▶ _Material shown_

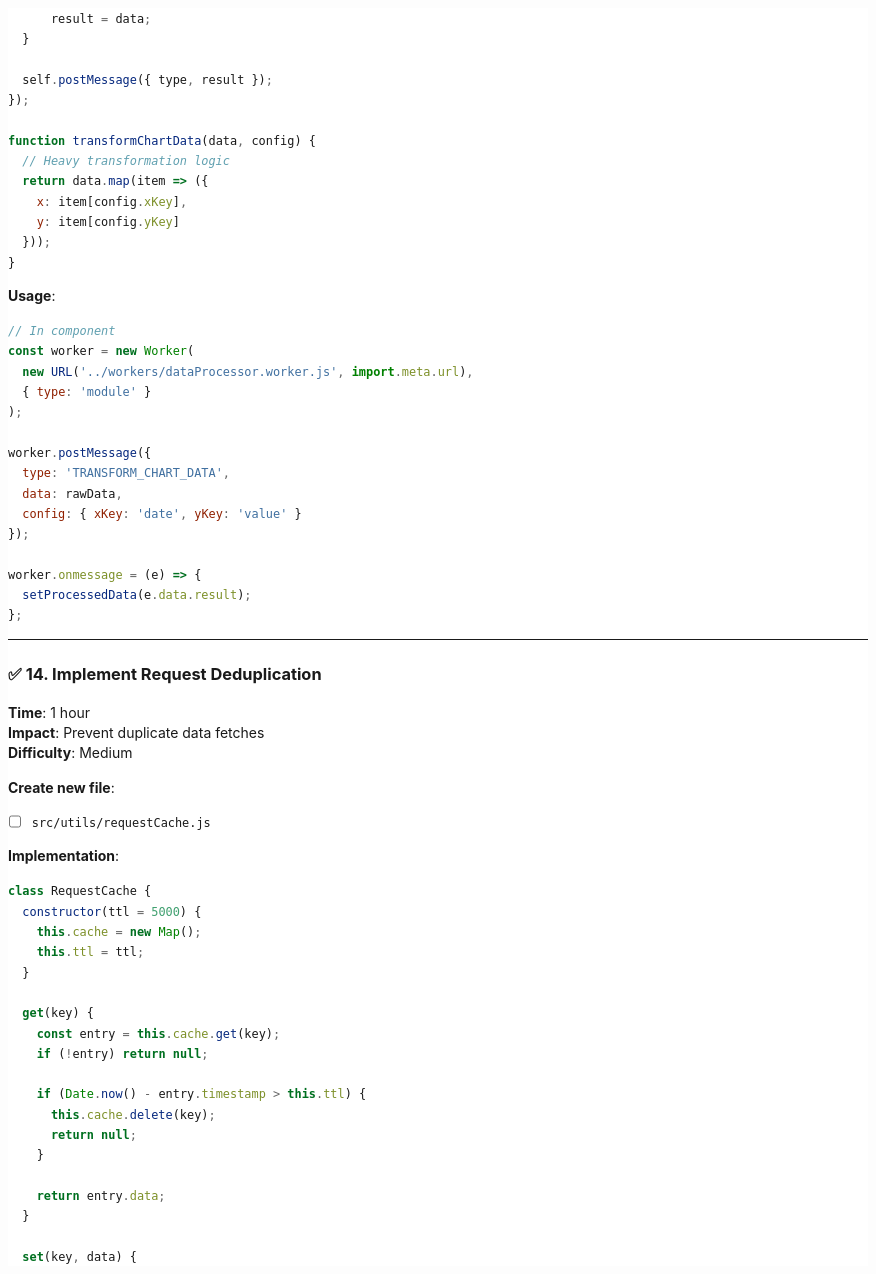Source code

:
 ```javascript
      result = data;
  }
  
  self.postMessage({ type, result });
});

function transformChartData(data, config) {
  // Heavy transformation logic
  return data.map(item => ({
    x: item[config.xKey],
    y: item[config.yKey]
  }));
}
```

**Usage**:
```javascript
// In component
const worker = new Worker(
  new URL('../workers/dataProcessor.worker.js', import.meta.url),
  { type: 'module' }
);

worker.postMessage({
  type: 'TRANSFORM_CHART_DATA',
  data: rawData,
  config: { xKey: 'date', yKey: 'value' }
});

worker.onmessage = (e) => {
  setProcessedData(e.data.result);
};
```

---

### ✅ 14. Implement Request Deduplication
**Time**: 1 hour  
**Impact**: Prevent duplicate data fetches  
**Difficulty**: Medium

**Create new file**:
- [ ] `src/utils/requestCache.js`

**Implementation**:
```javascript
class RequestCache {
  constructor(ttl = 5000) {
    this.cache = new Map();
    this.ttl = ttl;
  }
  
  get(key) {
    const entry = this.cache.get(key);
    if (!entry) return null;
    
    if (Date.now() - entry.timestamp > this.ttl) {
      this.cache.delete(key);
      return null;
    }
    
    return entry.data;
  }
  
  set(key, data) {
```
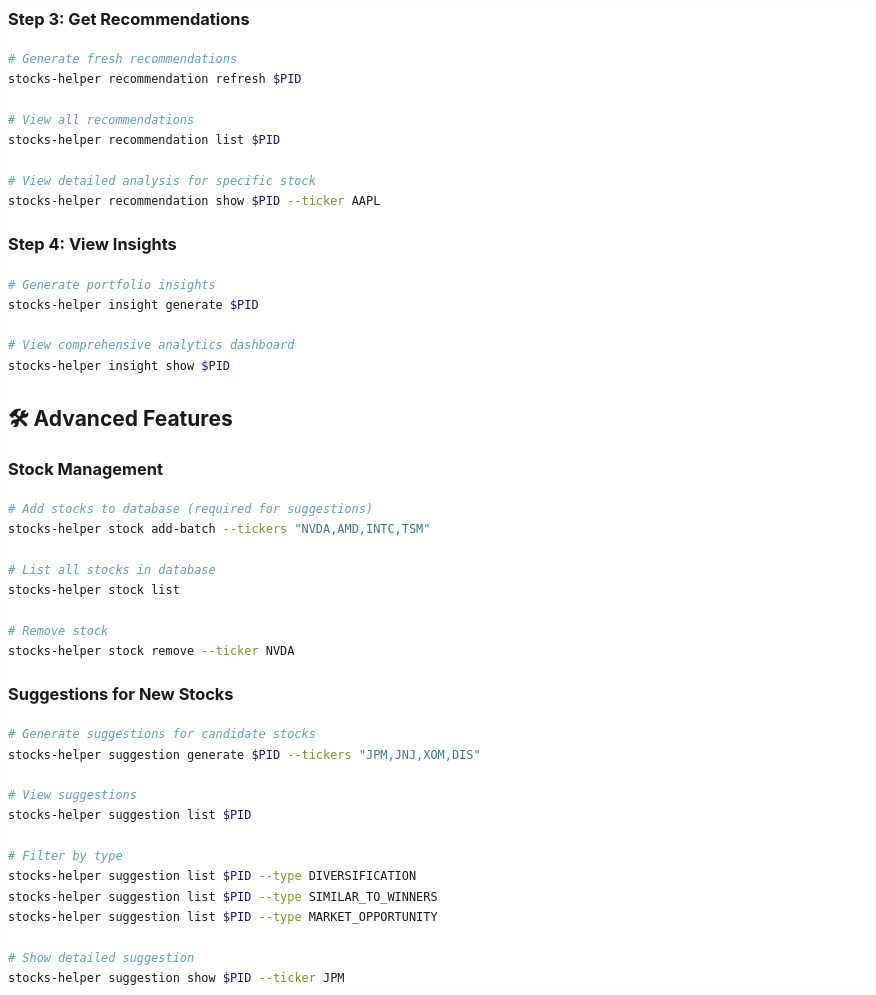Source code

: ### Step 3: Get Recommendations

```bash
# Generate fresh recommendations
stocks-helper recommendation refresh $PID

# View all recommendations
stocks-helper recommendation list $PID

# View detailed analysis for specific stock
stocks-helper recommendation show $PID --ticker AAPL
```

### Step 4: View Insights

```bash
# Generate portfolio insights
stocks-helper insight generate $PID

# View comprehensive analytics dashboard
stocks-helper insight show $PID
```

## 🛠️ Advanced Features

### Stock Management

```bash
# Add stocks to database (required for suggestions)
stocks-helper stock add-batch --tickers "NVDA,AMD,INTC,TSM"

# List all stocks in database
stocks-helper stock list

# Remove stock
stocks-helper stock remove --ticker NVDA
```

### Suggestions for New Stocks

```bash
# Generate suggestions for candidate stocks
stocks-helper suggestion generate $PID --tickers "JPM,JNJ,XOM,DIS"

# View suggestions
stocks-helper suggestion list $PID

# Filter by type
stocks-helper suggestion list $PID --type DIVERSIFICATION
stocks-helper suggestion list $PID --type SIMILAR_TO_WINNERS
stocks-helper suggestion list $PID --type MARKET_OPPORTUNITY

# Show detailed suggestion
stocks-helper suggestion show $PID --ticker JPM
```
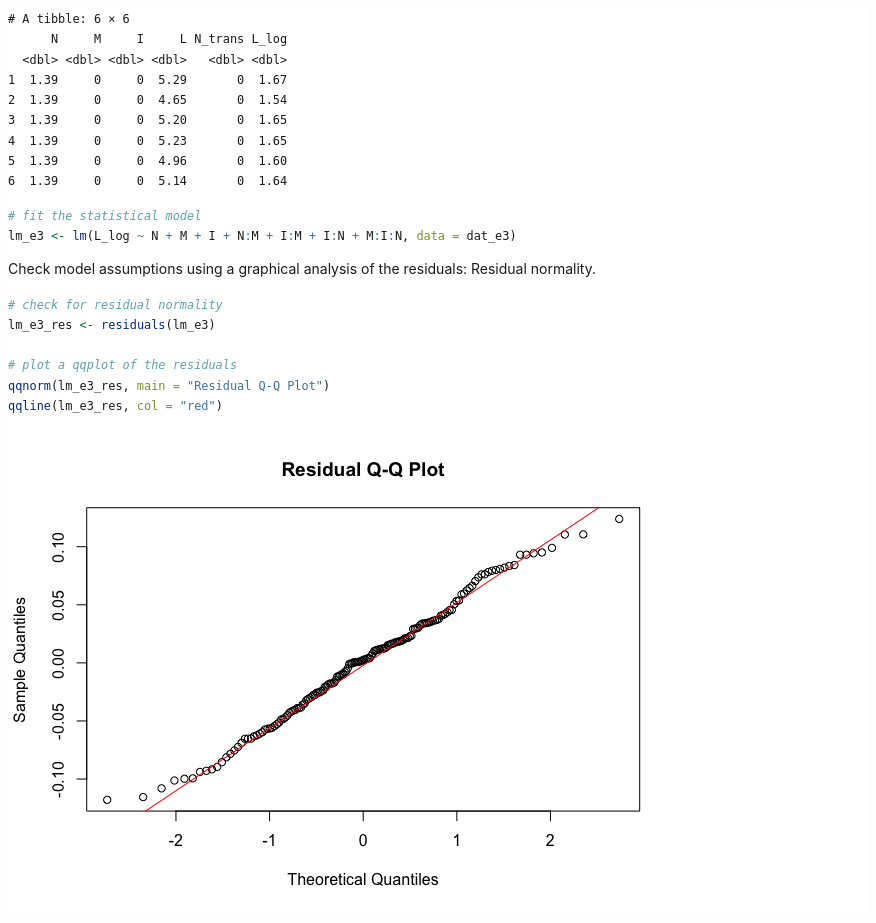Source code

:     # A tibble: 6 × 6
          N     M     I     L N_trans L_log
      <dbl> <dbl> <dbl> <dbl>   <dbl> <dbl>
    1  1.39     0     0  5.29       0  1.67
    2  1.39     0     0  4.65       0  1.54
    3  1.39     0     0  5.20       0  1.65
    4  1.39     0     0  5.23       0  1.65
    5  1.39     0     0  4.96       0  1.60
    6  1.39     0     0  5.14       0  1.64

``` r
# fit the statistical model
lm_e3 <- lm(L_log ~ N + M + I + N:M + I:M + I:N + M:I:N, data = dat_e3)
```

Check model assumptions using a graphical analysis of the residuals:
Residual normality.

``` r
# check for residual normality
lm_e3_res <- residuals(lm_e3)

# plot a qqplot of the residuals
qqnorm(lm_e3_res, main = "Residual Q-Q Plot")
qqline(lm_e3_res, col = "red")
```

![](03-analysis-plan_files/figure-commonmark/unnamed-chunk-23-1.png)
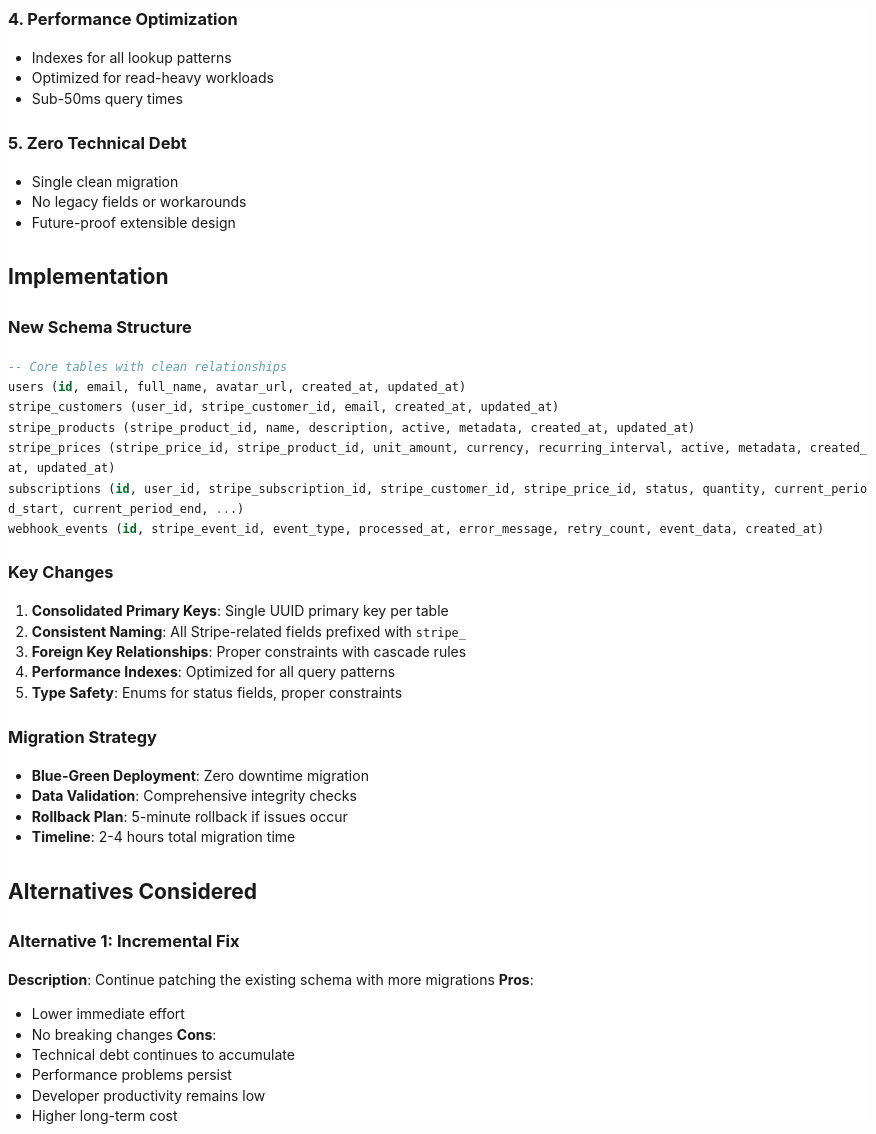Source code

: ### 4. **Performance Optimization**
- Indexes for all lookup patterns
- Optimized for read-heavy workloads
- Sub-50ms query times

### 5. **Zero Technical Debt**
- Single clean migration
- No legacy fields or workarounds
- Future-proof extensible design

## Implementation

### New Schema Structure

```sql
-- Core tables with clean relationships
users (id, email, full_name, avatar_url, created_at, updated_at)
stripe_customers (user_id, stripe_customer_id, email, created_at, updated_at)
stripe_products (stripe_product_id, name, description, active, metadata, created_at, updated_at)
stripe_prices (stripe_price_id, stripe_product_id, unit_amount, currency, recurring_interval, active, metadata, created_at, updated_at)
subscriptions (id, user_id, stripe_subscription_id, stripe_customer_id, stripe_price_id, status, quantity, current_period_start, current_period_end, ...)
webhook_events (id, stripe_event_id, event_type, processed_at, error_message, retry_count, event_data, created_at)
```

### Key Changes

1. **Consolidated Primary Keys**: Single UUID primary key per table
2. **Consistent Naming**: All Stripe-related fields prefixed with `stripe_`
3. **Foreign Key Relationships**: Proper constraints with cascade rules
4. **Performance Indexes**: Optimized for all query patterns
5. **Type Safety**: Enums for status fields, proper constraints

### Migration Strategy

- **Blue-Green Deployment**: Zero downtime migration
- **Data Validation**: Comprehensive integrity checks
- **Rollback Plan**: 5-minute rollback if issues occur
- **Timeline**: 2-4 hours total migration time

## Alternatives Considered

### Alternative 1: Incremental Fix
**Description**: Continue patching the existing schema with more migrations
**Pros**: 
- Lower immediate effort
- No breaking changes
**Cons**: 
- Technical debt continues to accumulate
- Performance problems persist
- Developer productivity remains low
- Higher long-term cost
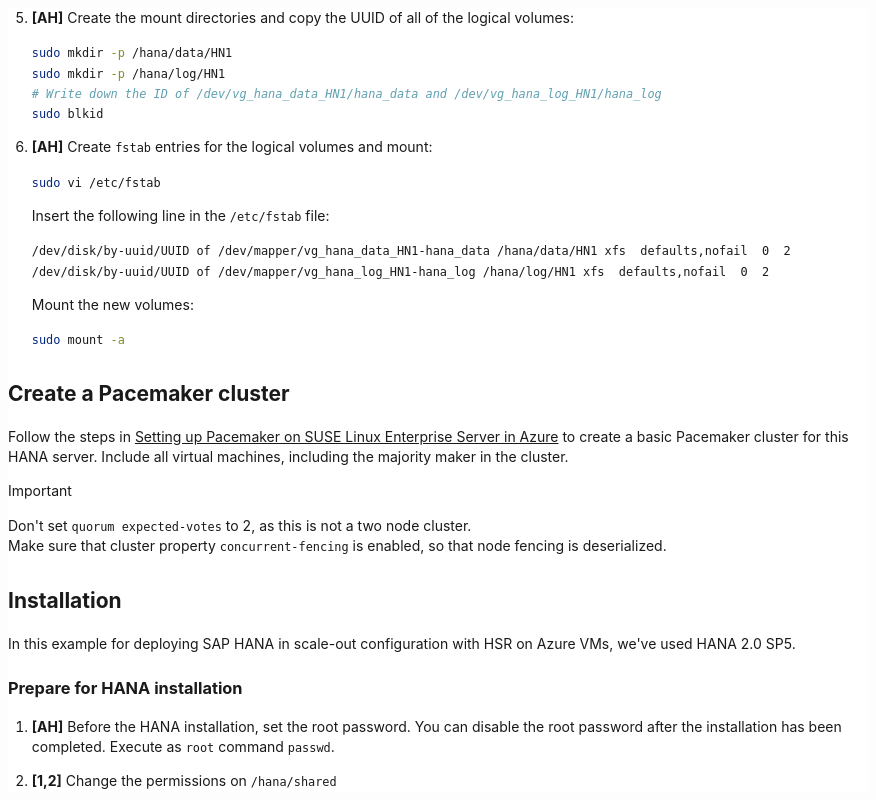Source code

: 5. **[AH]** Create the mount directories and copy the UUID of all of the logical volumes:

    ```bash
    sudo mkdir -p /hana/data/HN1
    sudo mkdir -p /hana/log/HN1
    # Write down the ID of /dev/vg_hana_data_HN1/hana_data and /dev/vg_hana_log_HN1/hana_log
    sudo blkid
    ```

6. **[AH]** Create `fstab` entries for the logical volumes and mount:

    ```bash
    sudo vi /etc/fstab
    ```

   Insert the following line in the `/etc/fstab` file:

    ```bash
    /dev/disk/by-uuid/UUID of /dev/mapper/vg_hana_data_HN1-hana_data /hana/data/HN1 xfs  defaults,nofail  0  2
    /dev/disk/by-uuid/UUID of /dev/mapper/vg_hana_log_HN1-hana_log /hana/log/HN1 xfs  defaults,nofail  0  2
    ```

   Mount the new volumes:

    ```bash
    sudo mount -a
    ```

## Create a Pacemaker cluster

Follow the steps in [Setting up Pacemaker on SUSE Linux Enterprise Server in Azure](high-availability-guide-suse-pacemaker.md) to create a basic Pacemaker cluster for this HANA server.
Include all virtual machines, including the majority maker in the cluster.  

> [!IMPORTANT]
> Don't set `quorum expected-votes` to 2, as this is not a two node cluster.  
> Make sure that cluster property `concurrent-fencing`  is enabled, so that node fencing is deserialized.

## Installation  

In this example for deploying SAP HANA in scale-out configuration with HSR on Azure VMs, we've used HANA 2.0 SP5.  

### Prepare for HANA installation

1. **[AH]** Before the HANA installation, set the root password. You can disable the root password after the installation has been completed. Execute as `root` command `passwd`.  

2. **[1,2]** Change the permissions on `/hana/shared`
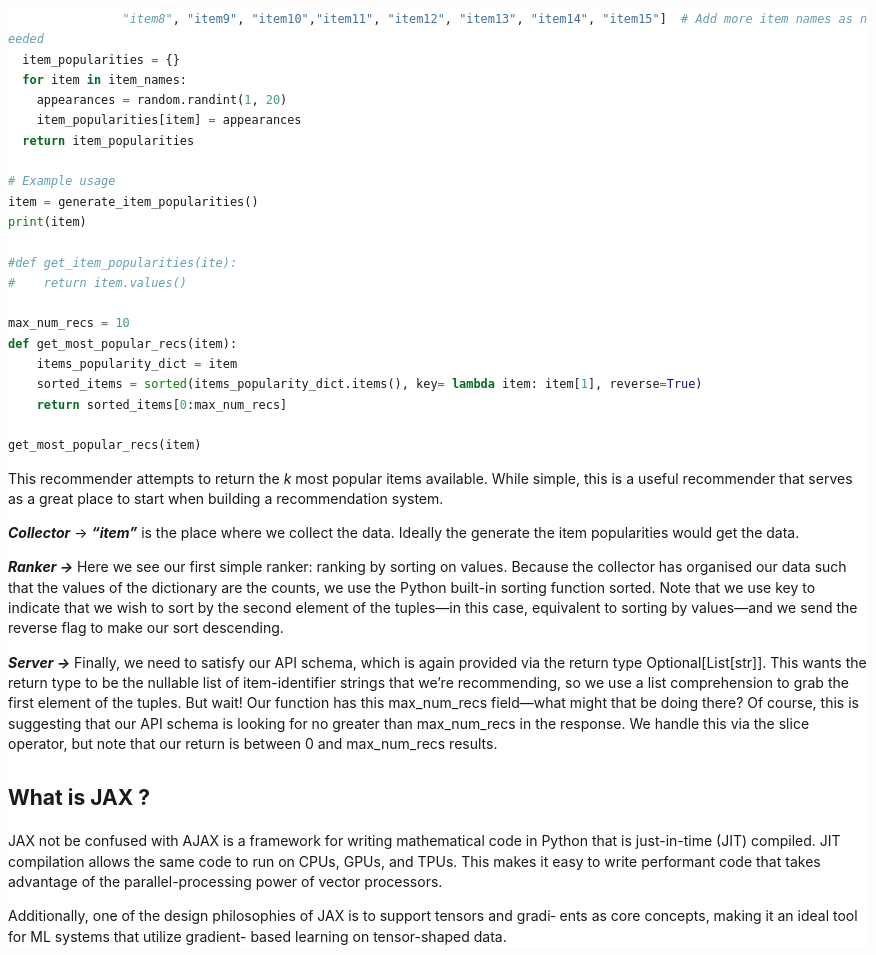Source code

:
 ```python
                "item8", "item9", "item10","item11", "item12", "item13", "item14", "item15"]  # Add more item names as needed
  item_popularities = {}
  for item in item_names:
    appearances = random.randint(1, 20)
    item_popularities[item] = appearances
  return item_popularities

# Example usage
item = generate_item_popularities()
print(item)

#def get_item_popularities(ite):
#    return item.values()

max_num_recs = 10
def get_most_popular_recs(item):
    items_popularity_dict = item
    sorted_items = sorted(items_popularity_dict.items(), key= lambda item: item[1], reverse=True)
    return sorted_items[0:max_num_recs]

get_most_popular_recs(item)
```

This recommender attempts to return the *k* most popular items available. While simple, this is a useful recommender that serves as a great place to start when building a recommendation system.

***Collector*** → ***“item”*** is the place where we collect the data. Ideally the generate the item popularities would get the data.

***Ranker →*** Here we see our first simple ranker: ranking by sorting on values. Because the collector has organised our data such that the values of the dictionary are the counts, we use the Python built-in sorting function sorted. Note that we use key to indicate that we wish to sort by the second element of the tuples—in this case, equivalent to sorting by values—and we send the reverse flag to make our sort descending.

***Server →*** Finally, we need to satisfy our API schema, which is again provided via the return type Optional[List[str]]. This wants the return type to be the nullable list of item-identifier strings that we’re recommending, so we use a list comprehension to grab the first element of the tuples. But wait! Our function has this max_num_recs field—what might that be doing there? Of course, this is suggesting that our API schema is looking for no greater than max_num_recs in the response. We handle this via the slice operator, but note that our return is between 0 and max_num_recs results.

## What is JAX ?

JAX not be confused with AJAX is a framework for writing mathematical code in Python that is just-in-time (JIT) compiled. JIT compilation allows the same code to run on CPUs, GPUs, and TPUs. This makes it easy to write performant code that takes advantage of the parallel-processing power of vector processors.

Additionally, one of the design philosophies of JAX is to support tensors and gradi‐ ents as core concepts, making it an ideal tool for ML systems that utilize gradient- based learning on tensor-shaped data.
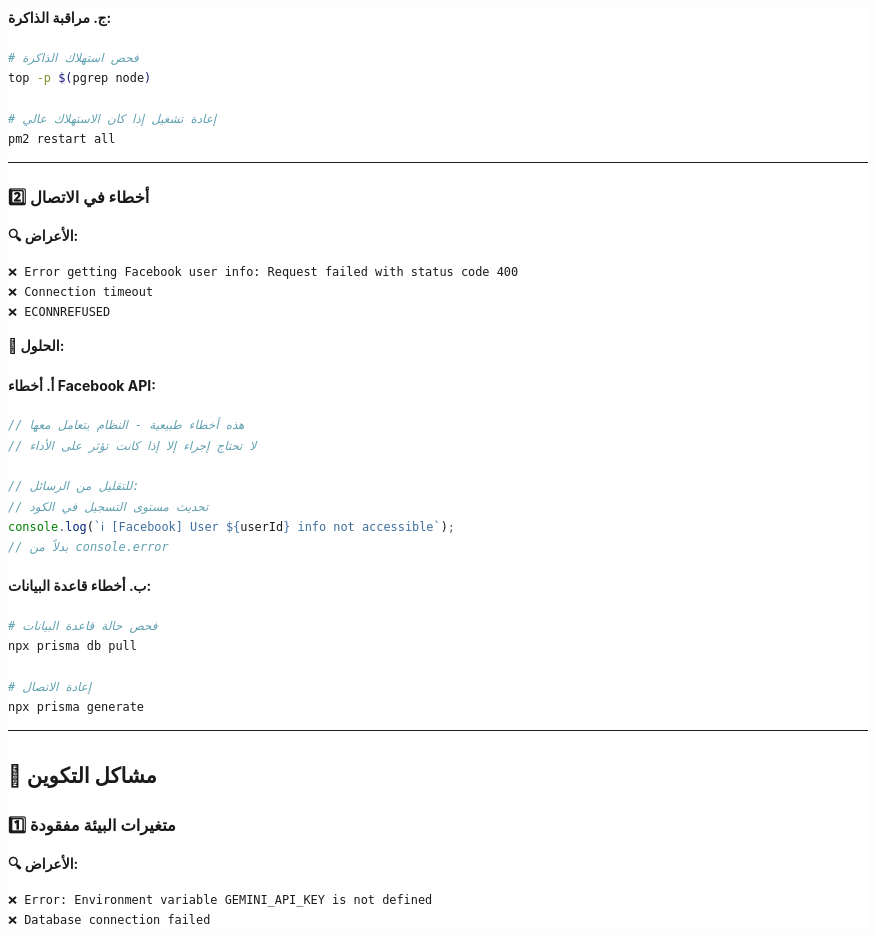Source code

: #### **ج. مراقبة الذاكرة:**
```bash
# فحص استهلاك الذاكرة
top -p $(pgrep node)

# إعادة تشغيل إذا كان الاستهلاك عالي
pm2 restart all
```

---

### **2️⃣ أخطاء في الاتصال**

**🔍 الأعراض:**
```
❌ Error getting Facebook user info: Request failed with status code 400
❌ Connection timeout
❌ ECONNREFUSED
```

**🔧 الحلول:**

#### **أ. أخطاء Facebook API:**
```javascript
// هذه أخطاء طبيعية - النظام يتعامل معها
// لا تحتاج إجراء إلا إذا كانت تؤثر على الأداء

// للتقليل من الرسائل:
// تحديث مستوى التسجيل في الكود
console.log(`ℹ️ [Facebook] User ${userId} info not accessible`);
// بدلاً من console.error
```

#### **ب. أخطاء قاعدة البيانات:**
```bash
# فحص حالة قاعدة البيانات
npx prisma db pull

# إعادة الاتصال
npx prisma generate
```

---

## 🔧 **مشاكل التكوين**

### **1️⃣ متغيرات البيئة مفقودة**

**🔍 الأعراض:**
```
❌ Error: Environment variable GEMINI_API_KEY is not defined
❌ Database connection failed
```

▶ _Exercise details_
What is needed is the number of lines in these entries that include the word "failed"; please give it alone.

▶ _Solution to this task_
2